## KUTIPAN YANG DISEDIAKAN
========

Pilpres 2024: ”Tak Seru Tanpa NU”
Pada saat partai-partai rikuh saling kritik karena memiliki perilaku yang sama dan hanya berani saling intip, maka warga NU memberikan contoh bagaimana politik harus dikelola secara terbuka dan saling kritik.
Beberapa bulan terakhir Nahdlatul Ulama tengah on fire, bagaikan primadona di media massa dan sosial.
Hal ini berkaitan dengan berbagai hasil survei yang menunjukkan warga Indonesia yang mengaku terafiliasi ke NU bukan saja besar jumlahnya, melainkan juga terus meningkat angkanya.
Hasil survei Kompas, SMRC, dan Alvara, misalnya, menunjukkan besarnya afiliasi itu. Setidaknya 59,2 persen pemeluk Islam Indonesia mengaku berafiliasi ke NU. Survei Lembaga Survei Indonesia (LSI) Denny JA juga menunjukkan tren pengikut NU yang terus meningkat. Jumlah mereka yang merasa jadi bagian dari NU naik menjadi 56,9 persen pada 2023, dari 27,5 persen pada 2005.
Ini semua tidak ditunjukkan melalui kartu anggota yang dikeluarkan organisasi berlambang gambar jagat dengan bintang sembilan dan lingkaran tampar yang longgar itu, tetapi untuk sebuah kompetisi pasangan presiden-wakil presiden, sudah cukup untuk dianggap sebagai ceruk potensial guna memenangi pertarungan pilpres.
Di sisi lain, di balik besarnya potensi suara NU, sesungguhnya sejak lama sudah ada variasi pilihan—baik masyarakat NU maupun para elitenya—kepada partai-partai yang berbeda. Oleh karena itu, NU hampir selalu menjadi topik ramai di perbincangan publik di setiap pemilu dan pilpres.
Baca juga: Marwah Politik NU
Disputasi=demokratisasi
Ada yang dengan kukuh hendak mengoptimalkan identitas on fire ke-NU-an ini untuk mendulang suara sebanyak-banyaknya dan memenangi kompetisi dalam pilpres.
Para elite PKB, umpamanya, tidak hanya mengerahkan para elite dan kiai untuk itu, tetapi juga menginginkan agar Pengurus Besar Nahdlatul Ulama (PBNU) secara formal mendukungnya secara total. Ini mengingat sejarah keterkaitan antara NU dan PKB, yakni PKB adalah partai yang dilahirkan PBNU ketika itu.

========

Entri data
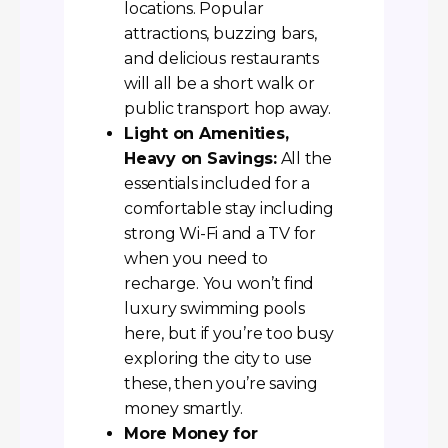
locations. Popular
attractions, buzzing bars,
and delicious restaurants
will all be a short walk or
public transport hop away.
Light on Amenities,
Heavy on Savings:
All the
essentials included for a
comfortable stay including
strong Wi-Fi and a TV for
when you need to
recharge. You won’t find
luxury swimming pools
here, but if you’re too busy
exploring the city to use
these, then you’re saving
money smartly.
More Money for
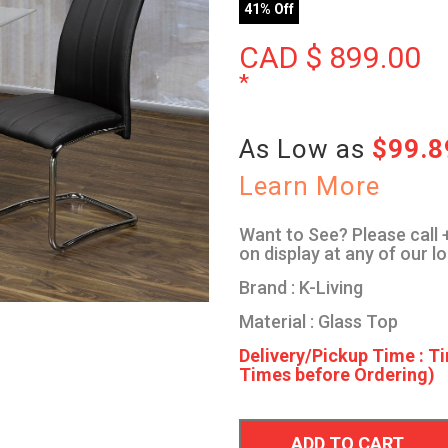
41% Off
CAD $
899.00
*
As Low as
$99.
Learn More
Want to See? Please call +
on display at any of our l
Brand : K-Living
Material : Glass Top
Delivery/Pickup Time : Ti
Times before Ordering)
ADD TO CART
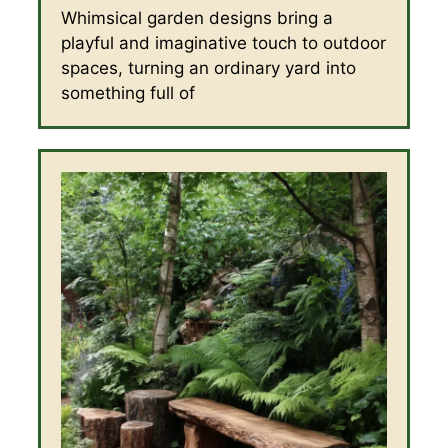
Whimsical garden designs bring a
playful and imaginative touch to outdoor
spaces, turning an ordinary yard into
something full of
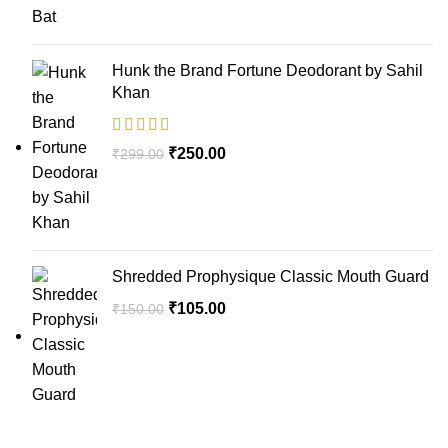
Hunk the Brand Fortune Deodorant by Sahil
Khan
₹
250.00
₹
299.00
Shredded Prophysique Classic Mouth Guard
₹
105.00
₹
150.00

========

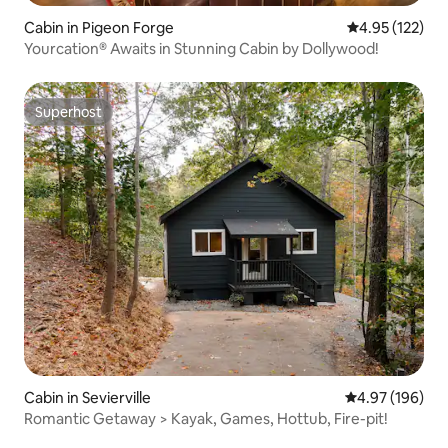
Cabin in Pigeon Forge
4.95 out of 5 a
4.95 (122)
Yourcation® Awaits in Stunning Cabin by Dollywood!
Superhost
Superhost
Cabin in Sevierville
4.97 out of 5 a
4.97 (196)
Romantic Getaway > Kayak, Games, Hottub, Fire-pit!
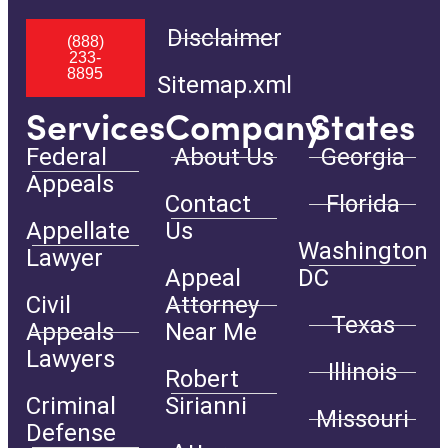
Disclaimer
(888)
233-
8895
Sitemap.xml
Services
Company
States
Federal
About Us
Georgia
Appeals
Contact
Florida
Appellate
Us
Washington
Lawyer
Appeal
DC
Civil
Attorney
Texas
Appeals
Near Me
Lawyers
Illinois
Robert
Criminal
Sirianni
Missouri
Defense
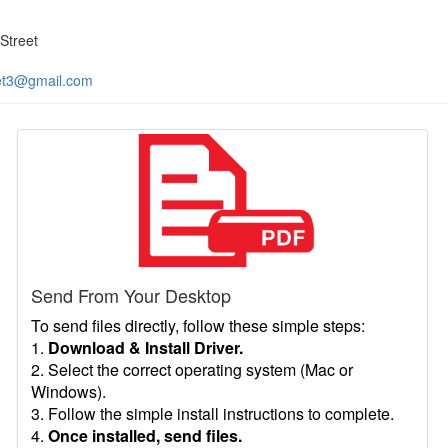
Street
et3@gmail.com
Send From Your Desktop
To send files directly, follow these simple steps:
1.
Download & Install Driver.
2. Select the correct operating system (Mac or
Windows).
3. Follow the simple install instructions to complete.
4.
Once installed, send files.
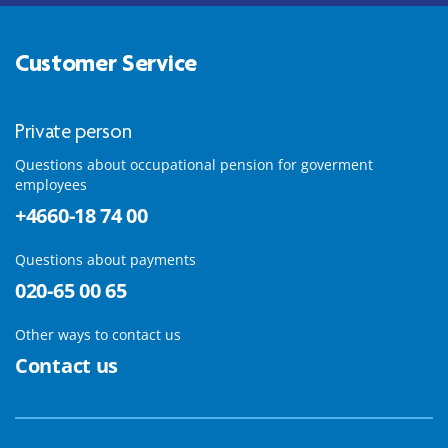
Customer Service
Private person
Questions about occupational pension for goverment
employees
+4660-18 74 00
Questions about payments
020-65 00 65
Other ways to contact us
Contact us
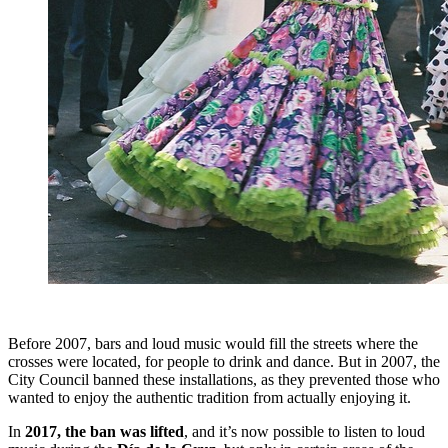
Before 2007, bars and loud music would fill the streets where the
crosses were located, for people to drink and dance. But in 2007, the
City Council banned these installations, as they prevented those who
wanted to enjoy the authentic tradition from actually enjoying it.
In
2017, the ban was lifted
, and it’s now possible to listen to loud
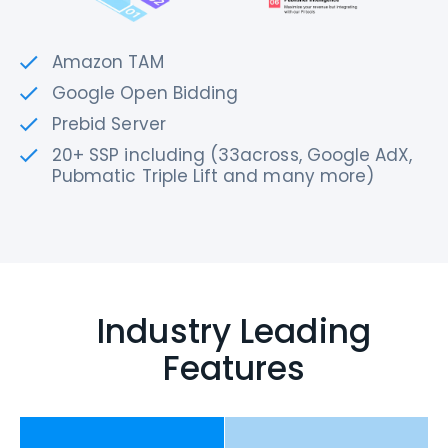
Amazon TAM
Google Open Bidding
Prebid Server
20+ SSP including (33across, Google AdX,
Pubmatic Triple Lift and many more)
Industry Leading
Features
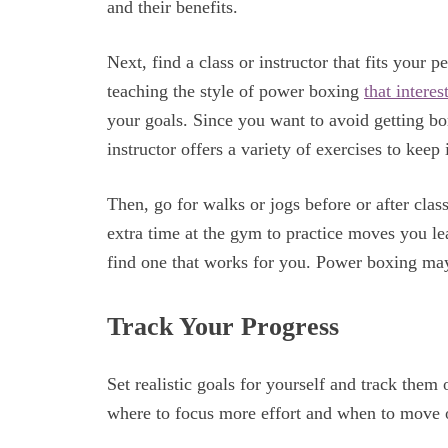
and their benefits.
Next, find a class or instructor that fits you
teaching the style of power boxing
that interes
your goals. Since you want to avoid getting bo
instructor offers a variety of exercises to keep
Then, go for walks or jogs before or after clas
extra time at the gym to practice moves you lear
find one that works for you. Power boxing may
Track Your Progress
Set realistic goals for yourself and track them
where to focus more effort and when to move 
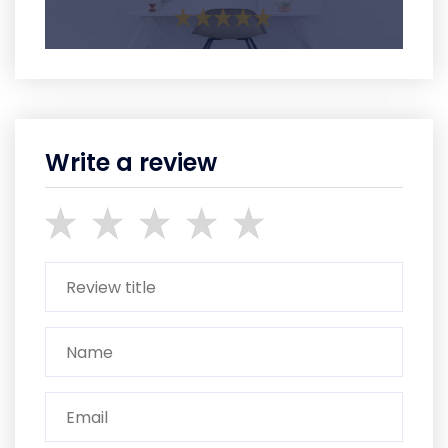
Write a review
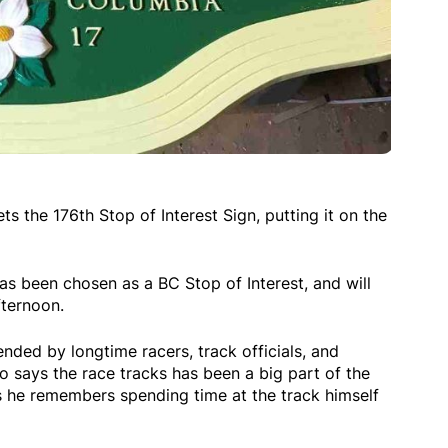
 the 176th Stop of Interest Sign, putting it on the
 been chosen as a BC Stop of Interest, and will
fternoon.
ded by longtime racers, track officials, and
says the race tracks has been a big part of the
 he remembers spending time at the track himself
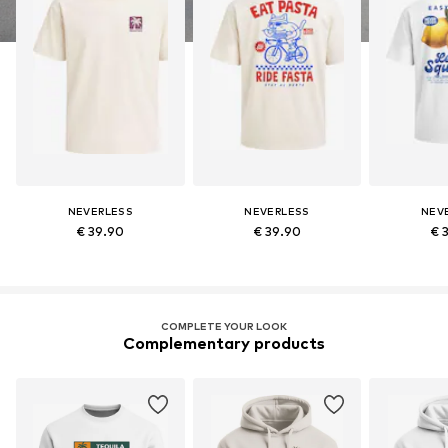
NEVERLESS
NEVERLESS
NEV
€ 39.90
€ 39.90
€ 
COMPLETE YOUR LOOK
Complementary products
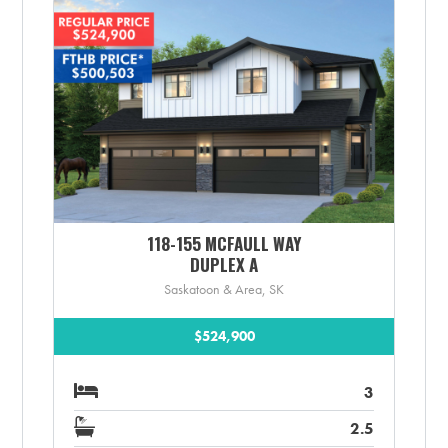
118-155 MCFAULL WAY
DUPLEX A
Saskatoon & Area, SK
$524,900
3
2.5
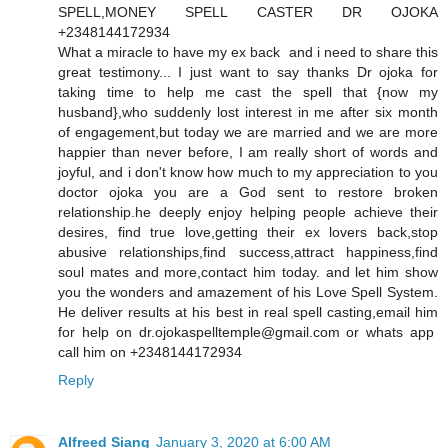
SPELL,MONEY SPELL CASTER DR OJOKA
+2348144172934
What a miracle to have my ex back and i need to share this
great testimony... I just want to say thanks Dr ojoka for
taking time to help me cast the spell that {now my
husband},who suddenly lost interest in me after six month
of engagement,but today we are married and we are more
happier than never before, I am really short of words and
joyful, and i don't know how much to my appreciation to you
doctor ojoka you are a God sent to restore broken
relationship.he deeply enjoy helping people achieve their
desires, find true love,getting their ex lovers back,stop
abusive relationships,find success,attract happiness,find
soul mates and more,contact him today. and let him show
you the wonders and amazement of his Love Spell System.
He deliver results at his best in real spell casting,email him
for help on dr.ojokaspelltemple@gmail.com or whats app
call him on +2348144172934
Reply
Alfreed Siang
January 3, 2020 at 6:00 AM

========

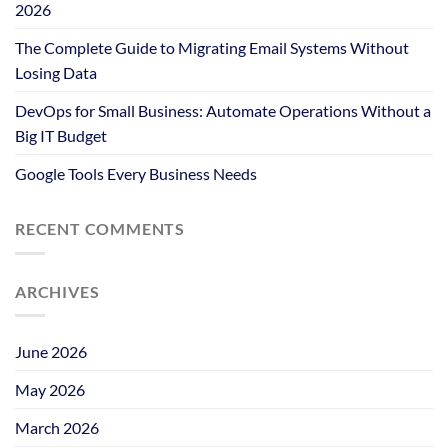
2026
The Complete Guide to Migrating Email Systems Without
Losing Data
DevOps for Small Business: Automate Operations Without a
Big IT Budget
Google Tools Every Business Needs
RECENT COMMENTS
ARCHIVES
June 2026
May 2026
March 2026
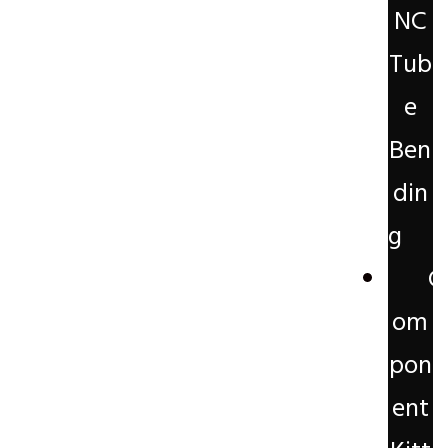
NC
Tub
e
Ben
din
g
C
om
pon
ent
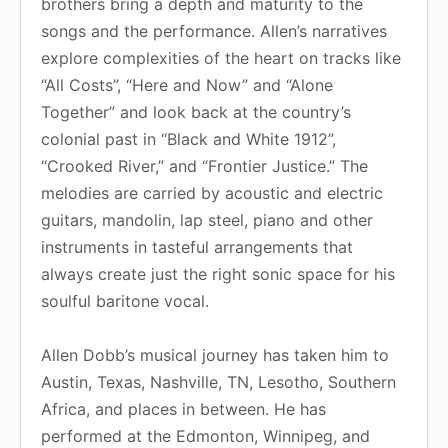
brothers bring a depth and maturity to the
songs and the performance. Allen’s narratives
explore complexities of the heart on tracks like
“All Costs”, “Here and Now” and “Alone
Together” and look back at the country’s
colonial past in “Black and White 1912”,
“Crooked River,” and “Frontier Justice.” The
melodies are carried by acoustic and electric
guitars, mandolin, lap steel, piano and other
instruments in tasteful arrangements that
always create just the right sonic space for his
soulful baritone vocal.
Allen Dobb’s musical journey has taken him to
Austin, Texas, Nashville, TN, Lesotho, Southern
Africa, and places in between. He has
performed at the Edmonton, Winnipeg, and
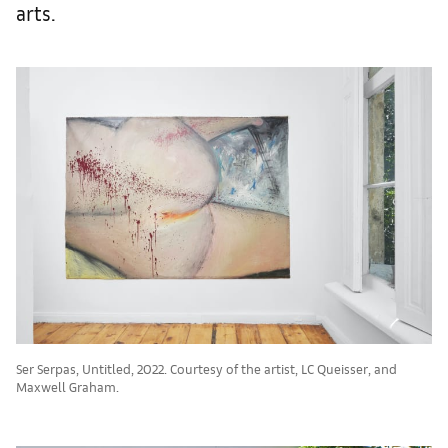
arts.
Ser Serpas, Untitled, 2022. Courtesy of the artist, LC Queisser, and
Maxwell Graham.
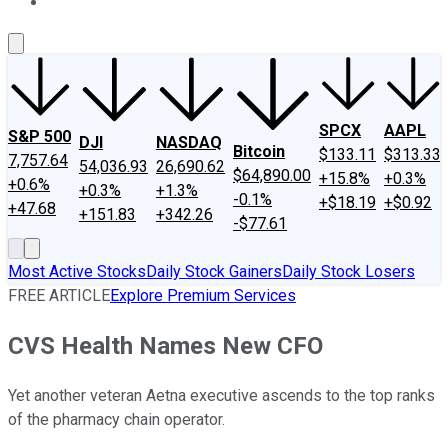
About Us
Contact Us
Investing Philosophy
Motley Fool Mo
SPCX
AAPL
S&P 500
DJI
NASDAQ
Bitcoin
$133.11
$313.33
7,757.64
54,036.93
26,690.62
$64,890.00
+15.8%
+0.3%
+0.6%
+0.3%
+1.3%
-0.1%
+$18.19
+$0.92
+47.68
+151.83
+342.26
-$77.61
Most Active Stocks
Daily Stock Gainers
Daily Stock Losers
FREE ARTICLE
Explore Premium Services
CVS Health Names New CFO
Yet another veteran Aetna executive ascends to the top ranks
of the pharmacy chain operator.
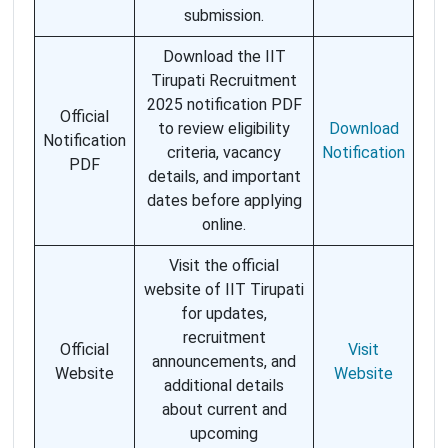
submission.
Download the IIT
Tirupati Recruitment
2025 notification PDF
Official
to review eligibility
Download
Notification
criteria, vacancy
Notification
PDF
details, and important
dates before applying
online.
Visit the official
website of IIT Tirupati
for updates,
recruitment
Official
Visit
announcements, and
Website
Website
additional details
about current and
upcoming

========

## SOAL 1
Menurut artikel tentang NU dan Pilpres 2024, mengapa para elite PKB menginginkan PBNU mendukung mereka secara formal dan total? Jawablah dalam satu hingga tiga kalimat.
## SOAL 2
Salinlah dengan tepat bagian artikel tentang NU dan Pilpres 2024 yang dibuka dengan kata-kata yang memuat "Hasil survei Kompas, SMRC, dan" dan ditutup dengan "memenangi pertarungan pilpres.".
## SOAL 3
Sambunglah artikel tentang NU dan Pilpres 2024 mulai setelah kalimat terakhirnya.

## JAWABAN YANG DIHARAPKAN 1
Para elite PKB menginginkan dukungan itu karena ada sejarah keterkaitan antara NU dan PKB. PKB adalah partai yang dilahirkan oleh PBNU pada waktu itu.

## JAWABAN YANG DIHARAPKAN 2
Hasil survei Kompas, SMRC, dan Alvara, misalnya, menunjukkan besarnya afiliasi itu. Setidaknya 59,2 persen pemeluk Islam Indonesia mengaku berafiliasi ke NU. Survei Lembaga Survei Indonesia (LSI) Denny JA juga menunjukkan tren pengikut NU yang terus meningkat. Jumlah mereka yang merasa jadi bagian dari NU naik menjadi 56,9 persen pada 2023, dari 27,5 persen pada 2005.
Ini semua tidak ditunjukkan melalui kartu anggota yang dikeluarkan organisasi berlambang gambar jagat dengan bintang sembilan dan lingkaran tampar yang longgar itu, tetapi untuk sebuah kompetisi pasangan presiden-wakil presiden, sudah cukup untuk dianggap sebagai ceruk potensial guna memenangi pertarungan pilpres.

## JAWABAN YANG DIHARAPKAN 3
Di sisi lain, di balik besarnya potensi suara NU, sesungguhnya sejak lama sudah ada variasi pilihan—baik masyarakat NU maupun para elitenya—kepada partai-partai yang berbeda.
Calon presiden Anies Baswedan dengan dukungan Partai Nasdem pimpinan Surya Paloh lebih dulu ambil start dengan menunjuk Ketua Umum PKB Abdul Muhaimin Iskandar sebagai cawapres.
Di sisi lain, PBNU, khususnya Ketua Umum Yahya Cholil Staquf (Gus Yahya), menginginkan agar NU benar-benar netral dan menyatakan tak ada calon atas nama dan yang membawa identitas NU, tetapi atas prestasi dan kapabilitas pribadi, siapa pun yang maju sebagai capres ataupun cawapres.
Bahkan, dia memberikan sanksi kepada pengurus NU di semua tingkatan yang menggunakan identitas dan fasilitas PBNU untuk tujuan dukung-mendukung capres/cawapres tertentu.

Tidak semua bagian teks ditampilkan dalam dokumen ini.